When the AE Knows More Than the Post Sup

Jul 22, 2025

In unscripted post, everyone’s used to stepping outside their lane.

But when the Post Supervisor doesn’t know the current Avid flavor, or how assistant editor workflows actually function, someone else picks up the slack. And it’s always the AE.

What People Usually Get Wrong

There’s this unspoken assumption: once you’ve supervised one show, you’re good for any show. That might’ve worked back in the day. It doesn’t work now.

Because Avid isn’t the same Avid. Media Composer versions change fast. Nexis management has leveled up. AMA, media creation settings, project architecture all evolve with every update. And yet, a lot of Sups are still processing projects like it’s 2016.

The result? They spec systems and timelines that look right on paper but fall apart in practice. Drive setups don’t match ingestion volume. AE tasks stack up with no time budget. Renders choke on DNxHD 45 proxies in a system built for 36. Media folders balloon. Sync drifts. Nobody can find stringouts.

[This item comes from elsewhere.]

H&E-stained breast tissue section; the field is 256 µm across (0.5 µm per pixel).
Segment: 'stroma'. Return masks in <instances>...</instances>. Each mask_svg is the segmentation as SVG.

Then the AE gets pulled. "Fix this bin." "Rebuild that group." "Can you just check the media drive?" Because “checking the media drive” is apparently an assistant editor’s full-time job now.

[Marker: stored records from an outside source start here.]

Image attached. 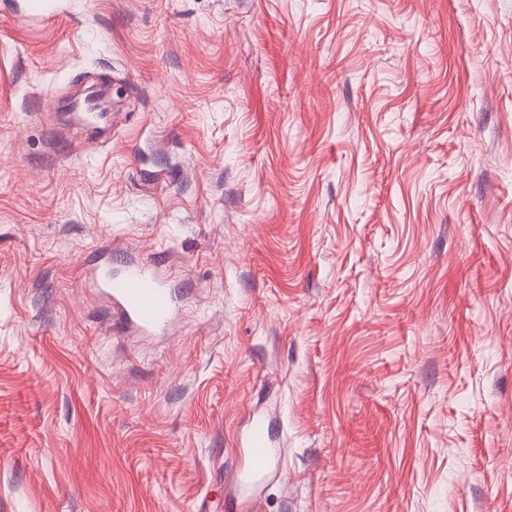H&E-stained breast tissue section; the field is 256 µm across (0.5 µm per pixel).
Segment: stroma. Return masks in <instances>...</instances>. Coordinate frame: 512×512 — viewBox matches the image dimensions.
<instances>
[{
  "label": "stroma",
  "mask_w": 512,
  "mask_h": 512,
  "mask_svg": "<svg viewBox=\"0 0 512 512\" xmlns=\"http://www.w3.org/2000/svg\"><path fill=\"white\" fill-rule=\"evenodd\" d=\"M253 494L512 512V0H0V512ZM99 288H104L126 321L143 334L169 329L175 314L172 288L157 273L144 266L130 268L122 276L96 274ZM248 447L250 464L246 472L242 474L241 481L246 474L254 477L261 476L265 474L269 468L275 448L269 447L268 432L264 423L257 422L253 425Z\"/></svg>",
  "instance_id": "1"
}]
</instances>
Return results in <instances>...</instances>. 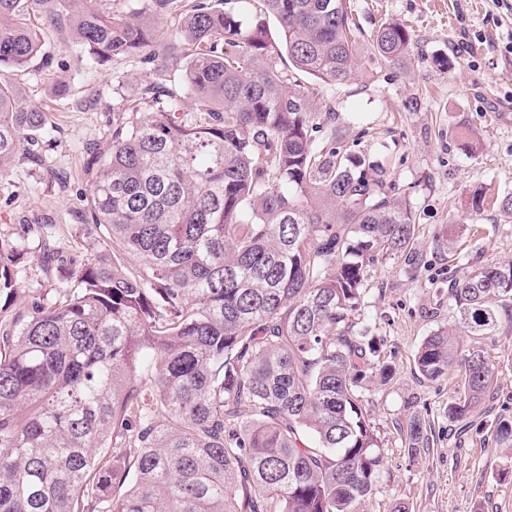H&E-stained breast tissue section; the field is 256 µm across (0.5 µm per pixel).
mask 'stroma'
Returning a JSON list of instances; mask_svg holds the SVG:
<instances>
[{
    "mask_svg": "<svg viewBox=\"0 0 512 512\" xmlns=\"http://www.w3.org/2000/svg\"><path fill=\"white\" fill-rule=\"evenodd\" d=\"M361 45L386 22L412 34L409 52L394 64L364 63L355 80L325 85L321 93L346 151L388 162L390 180L405 190L418 222L415 258H380L366 277L362 312L385 342L395 365L393 381L372 386L366 409L382 442L385 465L367 512H512V454L492 425L512 416V303L499 310L493 335L462 337L484 349L498 368L494 387L476 407L467 431L448 418L458 397L456 374L421 378L413 357L419 343L451 323L450 279L468 264L512 259V218L491 201L512 193V0H347ZM47 48L54 61L28 71H0L24 100L49 112L36 137L37 161L16 159L0 174V236L21 240L27 254L9 314L25 313L33 298L53 301L57 278L43 271L40 249L52 239L66 254L80 252L89 189L85 154L112 139L104 104L135 94L165 72L149 64H90L69 46V29L57 26ZM67 79L68 97L52 84ZM479 143L465 147V133ZM488 204L472 210L474 191ZM459 231L456 256L440 235ZM422 423L429 444L410 455L406 427Z\"/></svg>",
    "mask_w": 512,
    "mask_h": 512,
    "instance_id": "35a3bbf8",
    "label": "stroma"
}]
</instances>
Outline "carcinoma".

What We Actually Built or Changed

We stopped waiting for Sups to catch up. Instead, we built a system that made them current without asking them to become tech leads. Here’s what it looked like on our last two shows:

‣ Defined the Actual Role Lines

Before the show kicked off, we mapped the assistant editor workflow from ingest to export and wrote it up as a one-pager. Just a single sheet that showed who does what, when, and on what system version. Then we gave that to the Post Sup and the AE together. This wasn’t about hierarchy, it was about alignment. From day one, the AE didn’t have to guess whether they were running point on relinking, turnovers, or exports. And the Post Sup had something most of them don’t get: updated expectations.

‣ Provided Version-Specific Avid Builds

This was key. We didn’t just say “Use the latest.” We gave them the exact builds to run, all tested and consistent. Same AMA settings. Same bin locking. Same shared project behavior. So the AE didn’t have to troubleshoot why their assistant station grouped differently than the editor’s.

We also pinned one AE (not all of them) to be the version owner. This AE worked with us before the show started to validate the build. That way, if a bug cropped up or a setting drifted, one person owned the fix. Everyone else worked. No swarm.

‣ Offloaded Technical Oversight from the AE

We introduced weekly post check-ins. The Post Sup got a briefing: sync rate, grouped footage health, number of episodes in lock range. All surfaced by the AE but structured by us with a simple shared tracker. Sups stopped asking, “How’s everything going?” And AEs stopped answering, “Fine,” when it wasn’t.

What Changed (Emotionally + Operationally)

For the AE team, the biggest shift was that they got to focus. Instead of living in constant fix mode, they were building clean systems up front, then managing through consistency, not crisis.

The level of burnout dropped noticeably, even mid-season. No more 14-hour days because a bad AMA pattern tanked an episode. No more relinking hell at Online because the SUP thought “consolidate” meant “save it all.”

For the Sups, the change was freeing. Once they could lean on a repeatable post pipeline, they had headspace to manage what they’re actually paid to manage: schedules, approvals, talent, and delivery. They weren’t opening bins trying to verify if the music cue was temp or approved.

And for the EPs and post execs, the chaos curve flattened. No more passive-aggressive emails about why the drive was full. Editorial timelines sped up because nothing downstream got blocked by technical catchup.

We also saw an unexpected benefit: the AE-to-Sup pipeline got clearer. Once we shifted the Post Sups out of technical triage mode, the AEs could actually learn from them—observe how they handle networks, notes, and delivery—instead of just cleaning up behind them.

Some Sups will read this and feel defensive. That’s not the point.

Staying current shouldn’t require you to be an Avid engineer. But if you don’t know what AMA means in 2024—or you still think DNxHD 36 is “the standard”—you’re not managing, you’re delegating into a void.

Assistant editors deserve supervisors who understand the systems they’re living in. And supervisors deserve pipelines that don’t depend on an AE pulling triple-duty just to make week 10 deliverables happen.

We didn’t fix everything. But the right tools, paired with clear role lines and current builds, bought us efficiency. And in unscripted post, time, and clarity, is the one thing you can’t fake.